Happy Birthday, SDX!

While the first iteration of the Scottish Design Exchange was founded in Leith back in 2015, their store here in Glasgow opened just last year and is about to celebrate its first birthday. We love SDX and everything they do, and hope they have an amazing second year! 

What is the Scottish Design Exchange? 

Dozens of local creative talents are supported through the amazing social enterprise that is the Scottish Design Exchange (SDX). Their two unique not-for-profit stores in Glasgow and Edinburgh give over 150 designers and artists living in Scotland the opportunity to sell their handmade, design-led products. 

Artists have a need to sell their work in a collaborative way, and this was the inspiration for the Scottish Design Exchange’s first concept store, which opened in the summer of 2015. It explores the full breadth of Scottish talent. It allows members of the general public to invest in locally made products and trust that their makers are actually profiting from the purchase, and allows emerging and independent creators to share their work with the people most interested in seeing it. 

The shop became hugely successful within just six months of opening. Everyone – from chocolatiers to painters – is welcome in the Scottish Design Exchange, allowing customers to experience work from a growing collective of creators working in a vast range of different materials. 

A Successful Endeavour 

It was the success of the first Scottish Design Exchange outlet that allowed Glasgow’s store to open its doors, and that success happened for a reason. In an interview with The Scotsman last year, Lynzi Leroy, founder of SDX, explained that “retail is dying. Our high streets are full of mass produced imports. This is true, not just in the UK but across Europe – in any city you will find the same products. 

A new drive to support local economies and the individual’s desire to look for something unique or unusual, to stand out, are the driving force behind the Scottish Design Exchange. They aim to support both individuality and sustainability. SDX works to make it easier for customers to buy direct from local artists, and follows a business model designed specifically to compete on the high street. Artists enjoy 100% of all sales revenue from the stores, something you could never hope to get from a private gallery. 

Some of the values held by the Scottish Design Exchange appear to have been inspired by its founder’s time in France, and specifically the way French people tend to regard their artists and makers. Leroy has stated that “What I love about France is that, no matter what region you go to, you find local artists’ works on sale.” She feels that it is easier for French people to purchase the art they care about, and that there’s more support given to artists to allow them to sell their work. Among the larger chain stores on the high street, you’re likely to find the odd little artisan shop where you can buy something made locally, and which is unique to that area. 
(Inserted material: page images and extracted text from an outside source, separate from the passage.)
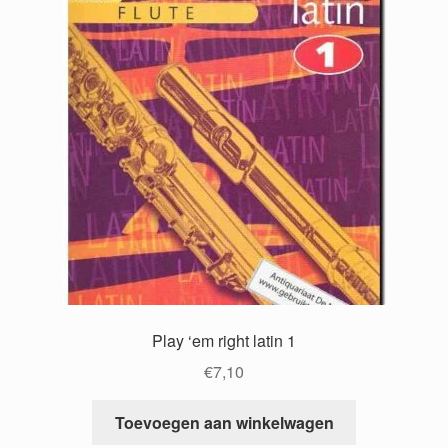
Play ‘em right latin 1
€
7,10
Toevoegen aan winkelwagen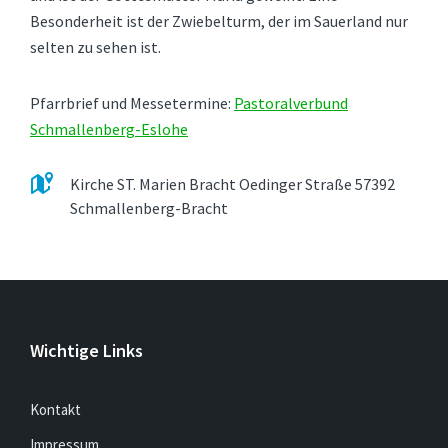
Besonderheit ist der Zwiebelturm, der im Sauerland nur
selten zu sehen ist.
Pfarrbrief und Messetermine:
Pastoralverbund
Schmallenberg-Eslohe
Kirche ST. Marien Bracht Oedinger Straße 57392
Schmallenberg-Bracht
Wichtige Links
Kontakt
Impressum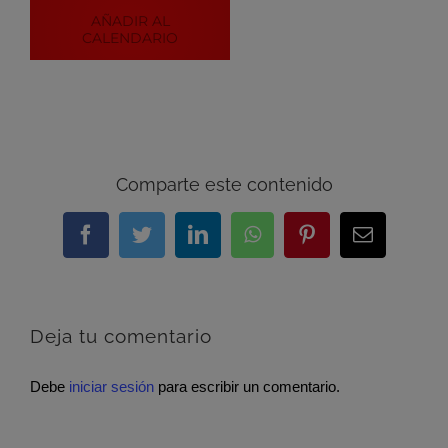
AÑADIR AL
CALENDARIO
Comparte este contenido
Facebook
Twitter
LinkedIn
WhatsApp
Pinterest
Correo
electrónic
Deja tu comentario
Debe
iniciar sesión
para escribir un comentario.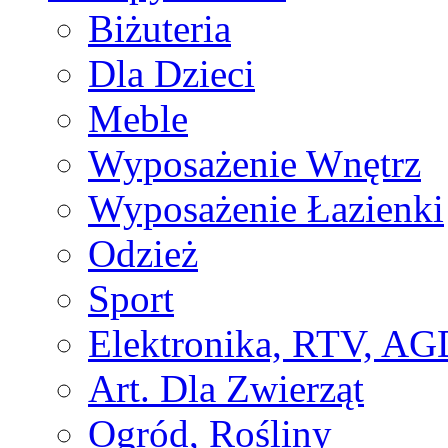
Biżuteria
Dla Dzieci
Meble
Wyposażenie Wnętrz
Wyposażenie Łazienki
Odzież
Sport
Elektronika, RTV, AG
Art. Dla Zwierząt
Ogród, Rośliny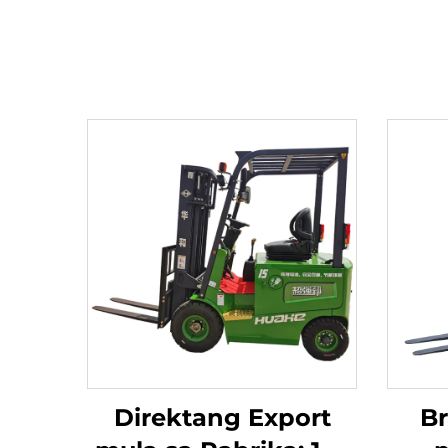
Direktang Export
B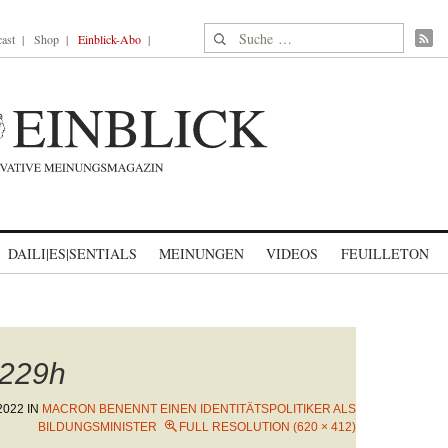
Suche nach:
ast
Shop
Einblick-Abo
DAILI|ES|SENTIALS
MEINUNGEN
VIDEOS
FEUILLETON
229h
2022
IN
MACRON BENENNT EINEN IDENTITÄTSPOLITIKER ALS
BILDUNGSMINISTER
FULL RESOLUTION (620 × 412)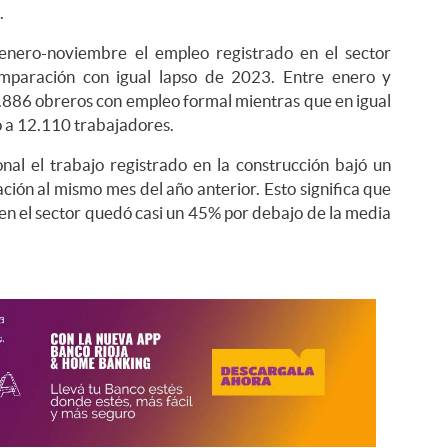
.
enero-noviembre el empleo registrado en el sector
mparación con igual lapso de 2023. Entre enero y
86 obreros con empleo formal mientras que en igual
ó a 12.110 trabajadores.
onal el trabajo registrado en la construcción bajó un
ión al mismo mes del año anterior. Esto significa que
 en el sector quedó casi un 45% por debajo de la media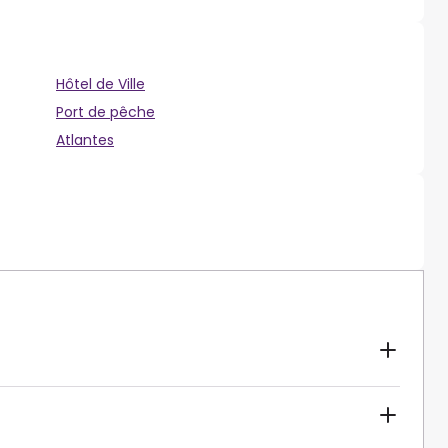
Hôtel de Ville
Port de pêche
Atlantes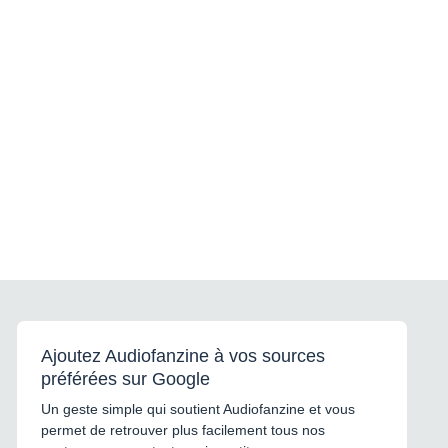
Ajoutez Audiofanzine à vos sources
préférées sur Google
Un geste simple qui soutient Audiofanzine et vous
permet de retrouver plus facilement tous nos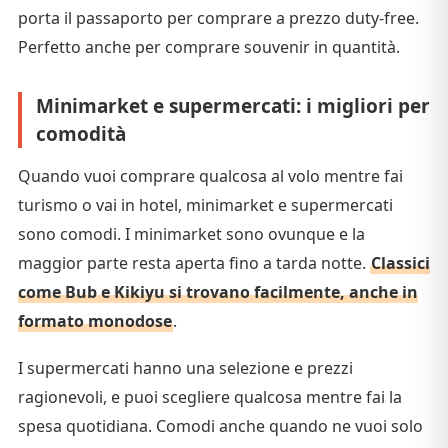
porta il passaporto per comprare a prezzo duty-free.
Perfetto anche per comprare souvenir in quantità.
Minimarket e supermercati: i migliori per
comodità
Quando vuoi comprare qualcosa al volo mentre fai
turismo o vai in hotel, minimarket e supermercati
sono comodi. I minimarket sono ovunque e la
maggior parte resta aperta fino a tarda notte.
Classici
come Bub e Kikiyu si trovano facilmente, anche in
formato monodose
.
I supermercati hanno una selezione e prezzi
ragionevoli, e puoi scegliere qualcosa mentre fai la
spesa quotidiana. Comodi anche quando ne vuoi solo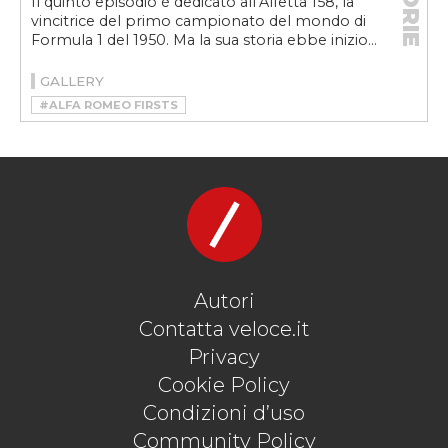
STORIE
Il quinto episodio è dedicato all’Alfetta 158, la
vincitrice del primo campionato del mondo di
Formula 1 del 1950. Ma la sua storia ebbe inizio...
GALLERY
#ALFA ROMEO FIRSTS
#ALFA ROMEO FORMULA 1
#ALFETTA 158
#PRIMA AUTO A VINCERE LA FORMULA 1
Autori
Contatta veloce.it
Privacy
Cookie Policy
Condizioni d’uso
Community Policy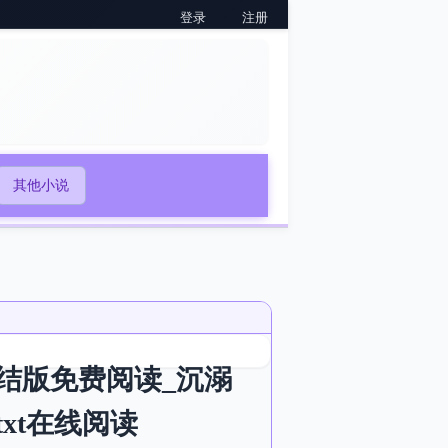
登录
注册
其他小说
结版免费阅读_沉溺
xt在线阅读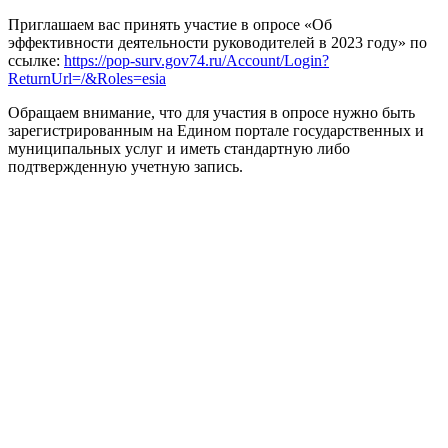
Приглашаем вас принять участие в опросе «Об
эффективности деятельности руководителей в 2023 году» по
ссылке:
https://pop-surv.gov74.ru/Account/Login?
ReturnUrl=/&Roles=esia
Обращаем внимание, что для участия в опросе нужно быть
зарегистрированным на Едином портале государственных и
муниципальных услуг и иметь стандартную либо
подтвержденную учетную запись.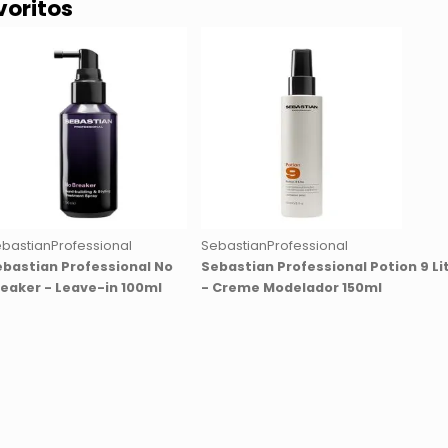
voritos
bastianProfessional
SebastianProfessional
ebastian Professional No
Sebastian Professional Potion 9 Li
reaker - Leave-in 100ml
- Creme Modelador 150ml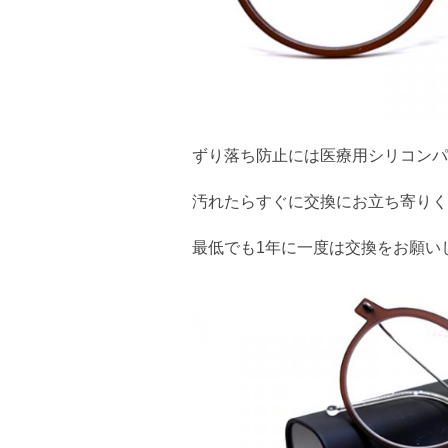
ずり落ち防止には医療用シリコンパ
汚れたらすぐに交換にお立ち寄りく
最低でも1年に一度は交換をお願い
Perhaps one of the most cheering aspects of the Scottish Design Exchange is the personal connection it allows between artist and business. It is a social enterprise with a strong sense of its own values, and the most important of those values is that artists should be helped and encouraged. As SDX grows, its artists and makers also have the opportunity to grow. 

Leroy explains, “One of our great success stories is Whisky Frames, which began as a hobby for artist Kirsten Hunter who had made a few picture frames from whisky barrels at her home in Midlothian.” Their products are now stocked in more than 80 outlets, with an annual turnover of over £350,000. While the Scottish Design Exchange can’t take credit for the success of a talented artist and creator, they certainly did help them on their way. 

Whisky Frames began with in investment of £1,000 of Kristen and her husband Ross’s money, but as of January 2019 were making over 350 frames every week. 

Should I Sell through the Scottish Design Exchange? 

We would wholeheartedly encourage you to look into renting a space in the Scottish Design Exchange if you’re an artist, maker or designer based in Scotland and create products and pieces you think people would like to buy. 

From original artworks to mugs and coasters, SDX successfully sell a wide range of products. They take pride in not being an art gallery but a shop that sells products, which is why so many people choose them for their gift-shopping. 

Items that can be used to decorate a house, and items that can be given as gifts, tend to sell the best in the store. Jewellery, prints and cards all do well. But really, if you make a product that’s worth having, people will want a chance to buy it. 

All sales made in-store are commission-free, with artists claiming all profits, but it’s not an entirely free process. The space in which you display your wares is rented to artists at varying prices depending on the shelf space. Many artists find that the sales they make easily pay that rent, however! 

If you want to find out more about the Scottish Design Exchange, you can read all about them on their website: https://www.scottishdesignexchange.com

Happy birthday, SDX, and congratulations on your successes!